ModSecurity is an efficient firewall for Apache web servers that is used to stop attacks toward web applications. It tracks the HTTP traffic to a given site in real time and blocks any intrusion attempts the moment it discovers them. The firewall uses a set of rules to accomplish that - for instance, attempting to log in to a script administration area unsuccessfully many times triggers one rule, sending a request to execute a specific file which may result in getting access to the Internet site triggers a different rule, etcetera. ModSecurity is amongst the best firewalls around and it will preserve even scripts that are not updated often since it can prevent attackers from employing known exploits and security holes. Quite detailed info about each intrusion attempt is recorded and the logs the firewall maintains are a lot more comprehensive than the regular logs created by the Apache server, so you may later analyze them and determine whether you need to take more measures in order to improve the security of your script-driven Internet sites.
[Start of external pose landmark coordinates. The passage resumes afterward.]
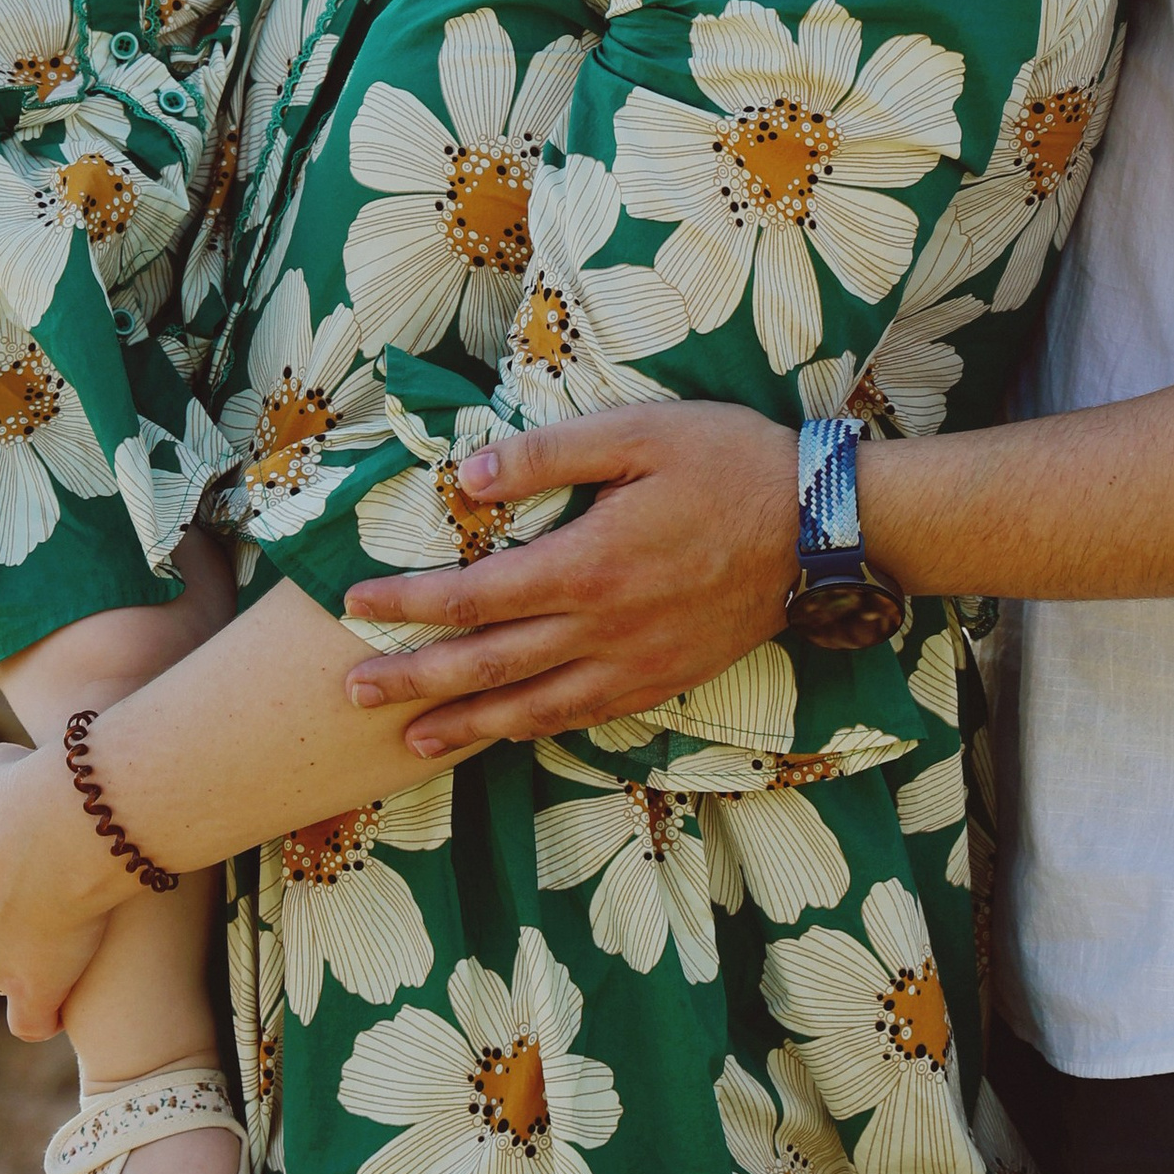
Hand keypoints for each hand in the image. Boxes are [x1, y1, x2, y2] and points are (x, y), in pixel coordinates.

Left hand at [0, 741, 115, 1037]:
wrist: (64, 820)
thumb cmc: (33, 782)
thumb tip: (0, 796)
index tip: (23, 864)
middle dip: (4, 919)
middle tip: (53, 894)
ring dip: (22, 962)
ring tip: (64, 944)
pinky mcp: (30, 984)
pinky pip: (30, 1021)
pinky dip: (45, 1015)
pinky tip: (65, 1002)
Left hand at [339, 402, 798, 755]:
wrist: (821, 527)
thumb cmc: (729, 464)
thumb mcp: (637, 433)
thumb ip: (546, 455)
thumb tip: (463, 480)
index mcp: (586, 565)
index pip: (473, 596)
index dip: (408, 607)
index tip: (356, 608)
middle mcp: (603, 629)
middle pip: (487, 666)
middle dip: (414, 682)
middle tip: (351, 696)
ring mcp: (635, 666)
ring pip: (531, 709)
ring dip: (464, 725)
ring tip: (411, 741)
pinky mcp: (664, 682)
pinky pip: (584, 718)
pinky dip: (533, 730)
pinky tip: (506, 733)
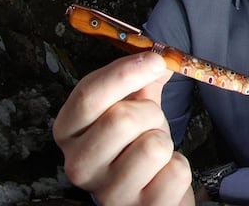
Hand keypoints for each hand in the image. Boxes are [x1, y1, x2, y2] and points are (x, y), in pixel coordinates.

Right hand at [53, 52, 194, 205]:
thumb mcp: (132, 107)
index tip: (156, 59)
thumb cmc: (137, 146)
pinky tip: (163, 174)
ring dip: (164, 141)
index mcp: (69, 131)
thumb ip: (141, 79)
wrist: (151, 193)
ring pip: (153, 146)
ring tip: (155, 152)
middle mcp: (78, 164)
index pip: (89, 95)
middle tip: (150, 123)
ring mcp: (108, 192)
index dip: (126, 73)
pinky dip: (178, 167)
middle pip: (121, 119)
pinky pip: (175, 172)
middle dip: (150, 113)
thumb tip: (161, 56)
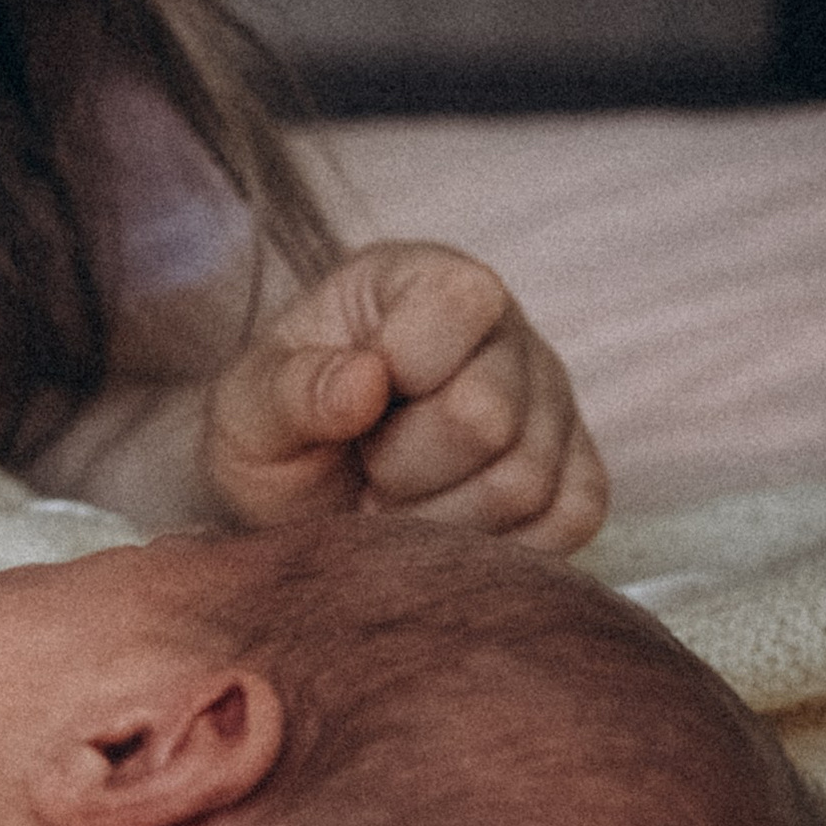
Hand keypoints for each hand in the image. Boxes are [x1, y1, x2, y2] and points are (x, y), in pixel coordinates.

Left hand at [203, 244, 607, 550]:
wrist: (303, 502)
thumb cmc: (278, 436)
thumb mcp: (246, 410)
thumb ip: (291, 389)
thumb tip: (365, 382)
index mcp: (423, 278)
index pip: (457, 306)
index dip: (394, 372)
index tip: (347, 400)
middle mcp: (506, 331)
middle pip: (488, 415)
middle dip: (403, 466)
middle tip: (366, 469)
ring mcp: (553, 403)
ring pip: (526, 482)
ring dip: (439, 519)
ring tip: (394, 501)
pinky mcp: (578, 473)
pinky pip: (569, 520)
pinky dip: (495, 547)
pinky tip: (442, 530)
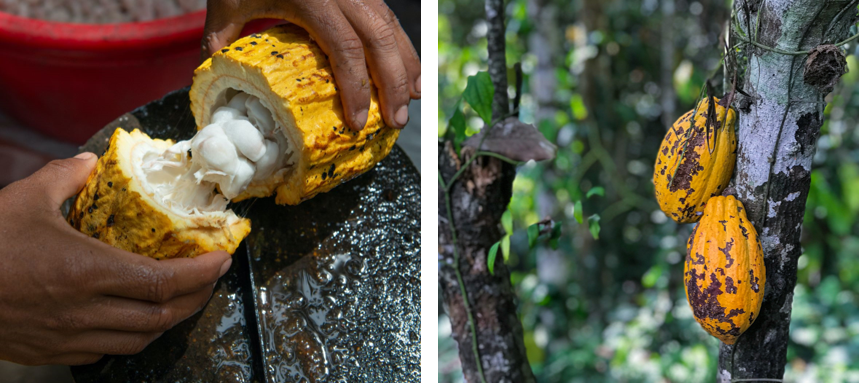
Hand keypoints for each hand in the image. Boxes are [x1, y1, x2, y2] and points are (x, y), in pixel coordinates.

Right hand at [0, 153, 232, 365]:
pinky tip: (135, 319)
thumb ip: (65, 177)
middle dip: (197, 298)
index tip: (221, 260)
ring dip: (169, 320)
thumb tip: (89, 162)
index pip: (164, 281)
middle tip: (210, 278)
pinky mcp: (51, 352)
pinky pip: (107, 352)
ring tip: (182, 299)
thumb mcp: (24, 199)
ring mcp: (69, 337)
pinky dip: (133, 336)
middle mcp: (86, 311)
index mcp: (88, 271)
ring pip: (139, 340)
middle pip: (162, 315)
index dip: (201, 273)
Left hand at [201, 0, 421, 130]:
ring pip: (392, 29)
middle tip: (396, 122)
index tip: (358, 121)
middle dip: (392, 85)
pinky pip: (390, 19)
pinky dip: (403, 48)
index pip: (345, 48)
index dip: (356, 88)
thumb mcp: (227, 4)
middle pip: (380, 42)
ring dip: (405, 67)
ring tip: (409, 102)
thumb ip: (219, 42)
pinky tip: (408, 72)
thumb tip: (212, 84)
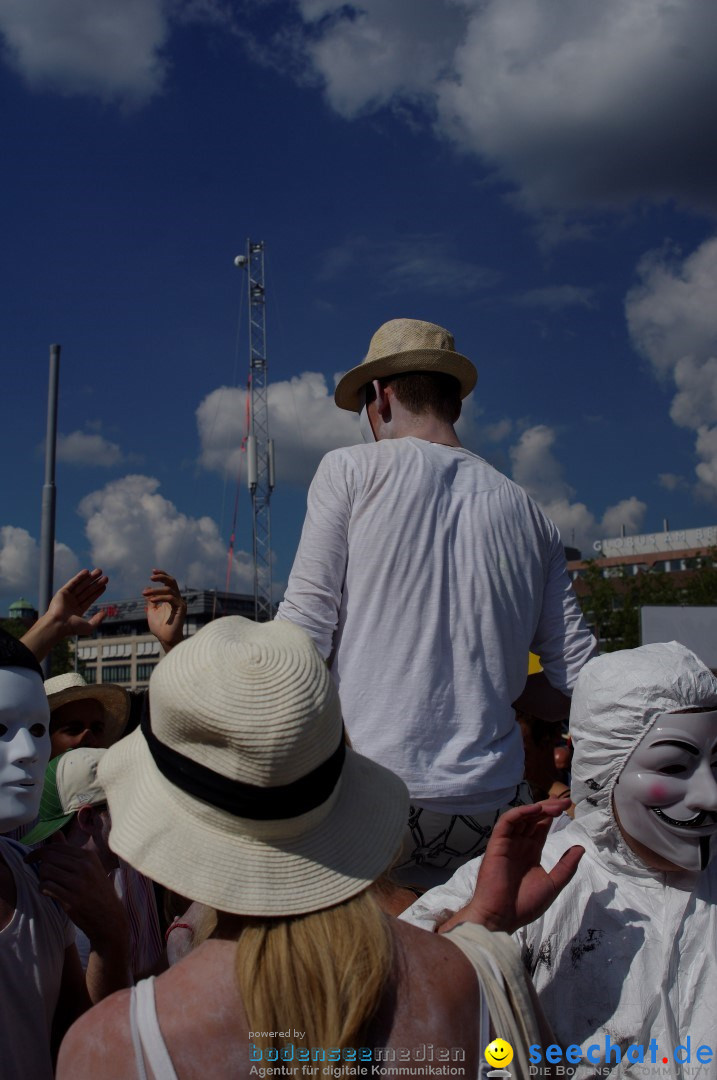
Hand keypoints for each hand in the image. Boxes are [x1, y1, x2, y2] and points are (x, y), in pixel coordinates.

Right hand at [21, 569, 108, 660]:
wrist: (58, 624)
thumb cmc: (72, 627)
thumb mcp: (88, 627)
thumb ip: (97, 620)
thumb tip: (104, 613)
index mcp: (78, 610)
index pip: (90, 598)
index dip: (97, 591)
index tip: (105, 585)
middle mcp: (73, 603)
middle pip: (87, 590)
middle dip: (96, 583)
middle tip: (105, 577)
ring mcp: (67, 597)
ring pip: (81, 585)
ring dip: (90, 578)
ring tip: (99, 571)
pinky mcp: (62, 592)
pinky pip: (72, 583)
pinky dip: (79, 577)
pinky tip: (87, 572)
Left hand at [27, 834, 126, 945]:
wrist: (109, 918)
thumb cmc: (97, 891)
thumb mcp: (89, 867)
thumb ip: (70, 852)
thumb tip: (56, 834)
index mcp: (88, 856)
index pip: (57, 847)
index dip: (39, 851)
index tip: (30, 858)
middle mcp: (84, 866)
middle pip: (49, 857)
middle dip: (38, 864)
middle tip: (38, 874)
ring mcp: (78, 882)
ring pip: (45, 871)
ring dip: (42, 878)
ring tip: (49, 885)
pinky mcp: (71, 899)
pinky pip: (46, 887)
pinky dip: (43, 889)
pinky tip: (50, 893)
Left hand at [142, 569, 186, 653]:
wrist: (165, 639)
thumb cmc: (159, 628)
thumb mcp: (151, 611)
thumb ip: (151, 600)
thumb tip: (146, 588)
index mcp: (171, 599)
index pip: (168, 582)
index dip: (162, 575)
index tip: (152, 571)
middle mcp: (177, 599)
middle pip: (172, 582)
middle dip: (162, 577)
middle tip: (151, 576)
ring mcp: (180, 603)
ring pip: (169, 590)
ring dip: (156, 590)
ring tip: (144, 594)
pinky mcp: (181, 608)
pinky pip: (170, 598)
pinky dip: (160, 597)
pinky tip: (152, 600)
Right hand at [438, 799, 583, 935]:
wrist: (502, 917)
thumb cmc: (524, 904)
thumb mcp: (552, 884)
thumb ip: (566, 866)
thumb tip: (580, 848)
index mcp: (530, 852)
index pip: (541, 827)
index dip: (552, 815)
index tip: (567, 806)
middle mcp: (519, 844)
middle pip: (533, 819)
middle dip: (548, 808)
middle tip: (565, 801)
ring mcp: (507, 843)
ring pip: (521, 817)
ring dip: (537, 808)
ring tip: (554, 805)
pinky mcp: (497, 844)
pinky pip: (507, 823)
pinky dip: (520, 813)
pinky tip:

ModSecurity in Cloud Website Hosting
ModSecurity is provided with all cloud website hosting servers, so if you choose to host your Internet sites with our business, they shall be shielded from a wide range of attacks. The firewall is turned on by default for all domains and subdomains, so there will be nothing you will have to do on your end. You'll be able to stop ModSecurity for any Internet site if needed, or to activate a detection mode, so that all activity will be recorded, but the firewall will not take any real action. You will be able to view specific logs from your Hepsia CP including the IP where the attack came from, what the attacker wanted to do and how ModSecurity addressed the threat. As we take the protection of our clients' sites very seriously, we employ a group of commercial rules which we take from one of the best companies that maintain this type of rules. Our admins also include custom rules to make sure that your websites shall be resistant to as many risks as possible.
ModSecurity in Semi-dedicated Hosting
We've included ModSecurity as a standard within all semi-dedicated hosting plans, so your web apps will be protected whenever you set them up under any domain or subdomain. The Hepsia Control Panel which comes with the semi-dedicated accounts will allow you to enable or turn off the firewall for any Internet site with a click. You shall also have the ability to turn on a passive detection mode with which ModSecurity shall keep a log of possible attacks without really preventing them. The detailed logs include the nature of the attack and what ModSecurity response that attack initiated, where it came from, and so on. The list of rules which we use is constantly updated as to match any new threats which may appear on the Internet and it consists of both commercial rules that we get from a security corporation and custom-written ones that our administrators add in the event that they discover a threat which is not present within the commercial list yet.
ModSecurity in VPS
ModSecurity is pre-installed on all virtual private servers that are provided with the Hepsia hosting Control Panel, so your web programs shall be secured from the instant your server is ready. The firewall is activated by default for any domain or subdomain on the VPS, but if necessary, you can deactivate it with a mouse click via the corresponding section of Hepsia. You can also set it to work in detection mode, so it'll maintain a comprehensive log of any potential attacks without taking any action to prevent them. The logs can be found inside the exact same section and include information regarding the nature of the attack, what IP address it originated from and what ModSecurity rule was triggered to stop it. For maximum security, we employ not only commercial rules from a company working in the field of web security, but also custom ones our administrators add personally so as to respond to new threats that are still not dealt with in the commercial rules.
ModSecurity in Dedicated Hosting
All our dedicated servers which are set up with the Hepsia hosting CP feature ModSecurity, so any application you upload or set up shall be secured from the very beginning and you'll not have to worry about common attacks or vulnerabilities. A separate section within Hepsia will allow you to start or stop the firewall for every domain or subdomain, or turn on a detection mode so that it records information regarding intrusions, but doesn't take actions to prevent them. What you will discover in the logs can allow you to to secure your Internet sites better - the IP address an attack originated from, what website was attacked and how, what ModSecurity rule was triggered, etcetera. With this information, you could see if an Internet site needs an update, whether you should block IPs from accessing your hosting server, etcetera. Aside from the third-party commercial security rules for ModSecurity that we use, our admins add custom ones as well whenever they find a new threat which is not yet in the commercial bundle.